On 12/21/23 07:37, Andres Freund wrote:
On 2023-12-20 13:11:37 -0400, David Steele wrote:
I've run this through a bunch of scenarios (in my head) with parallel
backups and it does seem to hold up.
I think we'd need to write the state file before XLOG_BACKUP_START just in
case. Seems better to have an extra state file rather than have one be
missing.
That'd very significantly weaken the approach, afaict, because "external" base
base backup could end up copying those files. The whole point is to detect
broken procedures, so relying on such files being excluded from the base
backup seems like a bad idea.
I also see no need to do so - because we'd only verify that a backup start has
been replayed when replaying XLOG_BACKUP_STOP there's no danger in not
creating the files during XLOG_BACKUP_START, but doing so just before logging
the XLOG_BACKUP_STOP.
Ugh, I meant XLOG_BACKUP_STOP. So sounds like we are on the same page.
Probably we'd want to exclude *all* state files from backups, though.

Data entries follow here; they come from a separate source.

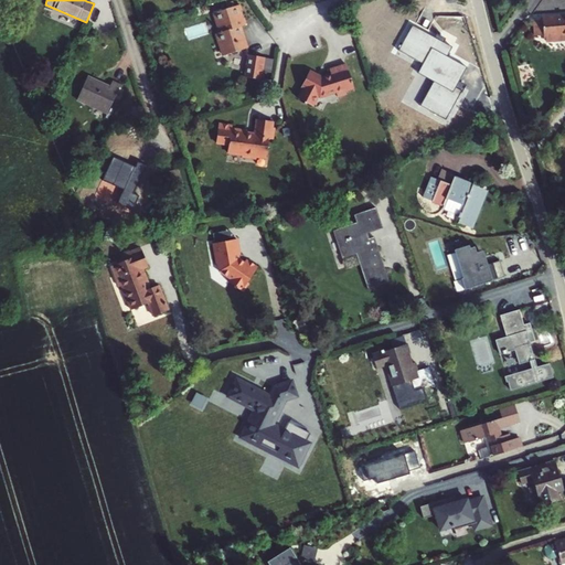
[(238,6),(213,13),(220,33),(216,34),(223,55),(247,48),(240,27),(244,25),(238,6)]
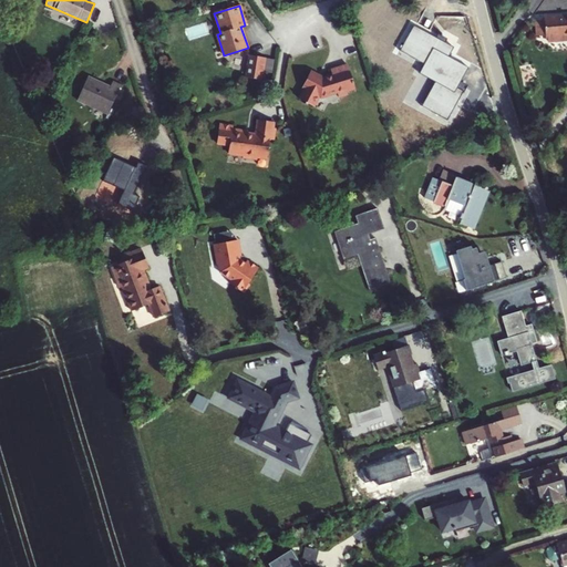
[(565,40),(566,37),(566,16),(545,18),(545,20),(546,34),(546,38),(548,38),(548,41),(565,40)]
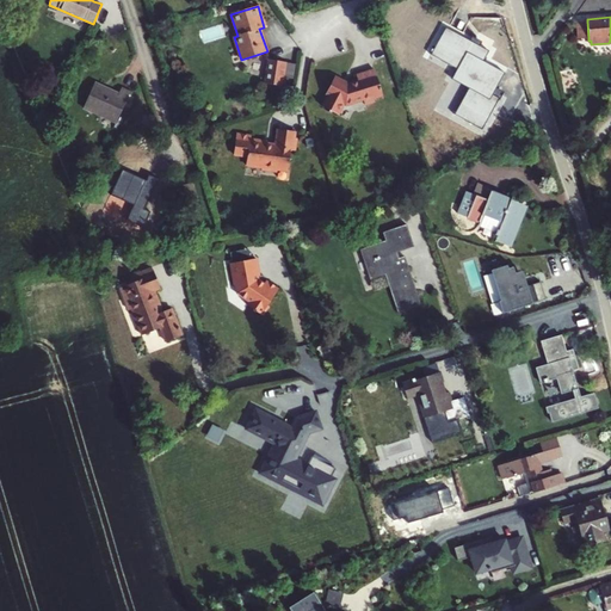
[(588,37),(587,22),(576,23),(578,38),(588,37)]
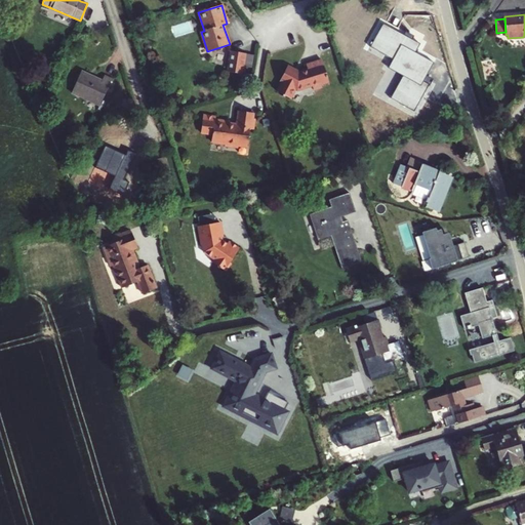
[(369,47),(384,54),(387,49),(394,53),(392,58),(407,68),(420,44),(382,24),(369,47)]
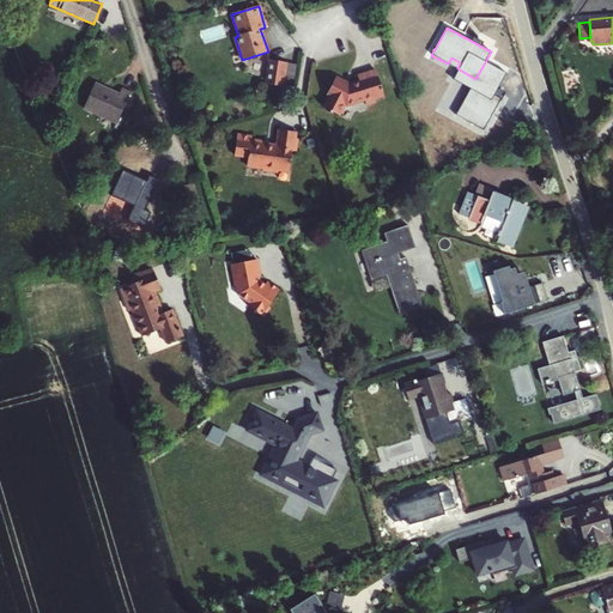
[(451,58),(448,64),(457,68),(460,62),(451,58)]
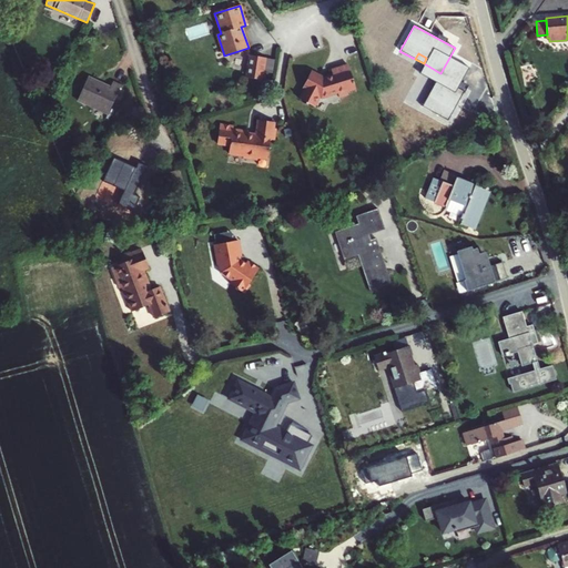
[(250,56),(246,78),(261,80),(265,58),(250,56)]
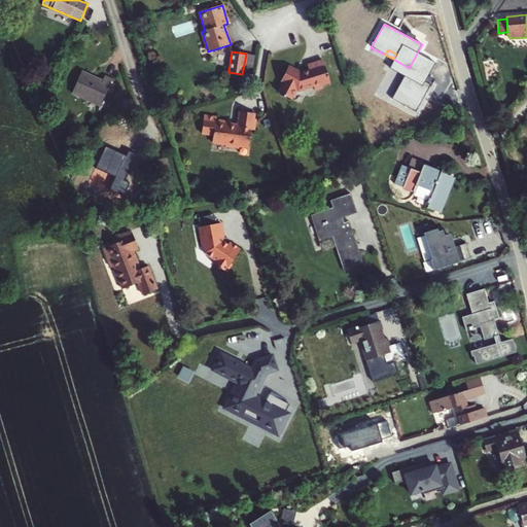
[(281,84),(283,85),(278,95),(283,98),(283,99),(286,101),(287,99),(292,102),(296,93),(300,94),(314,90),(315,93),(323,90),(323,89),(322,86),(329,83),(323,63),(308,68),(309,73),(302,75),(289,69),(281,84)]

I don't think so - I think we want the opposite? As noted above, I think in a
safety net like this we shouldn't assume that backup procedures were followed
correctly.
Fair enough.
Seems like in various PITR scenarios it could be hard to determine when to
remove them.
Why? I think we can basically remove the files when:
a) after the checkpoint during which XLOG_BACKUP_STOP was replayed - I think
we already have the infrastructure to queue file deletions that we can hook
into
b) when replaying a shutdown checkpoint / after creation of a shutdown
checkpoint
I thought about this some more. I *think* any state files a backup can
see would have to be for XLOG_BACKUP_STOP records generated during the
backup and they would get removed before the cluster had recovered to
consistency.
I'd still prefer to exclude state files from the backup, but I agree
there is no actual need to do so.
Regards,
-David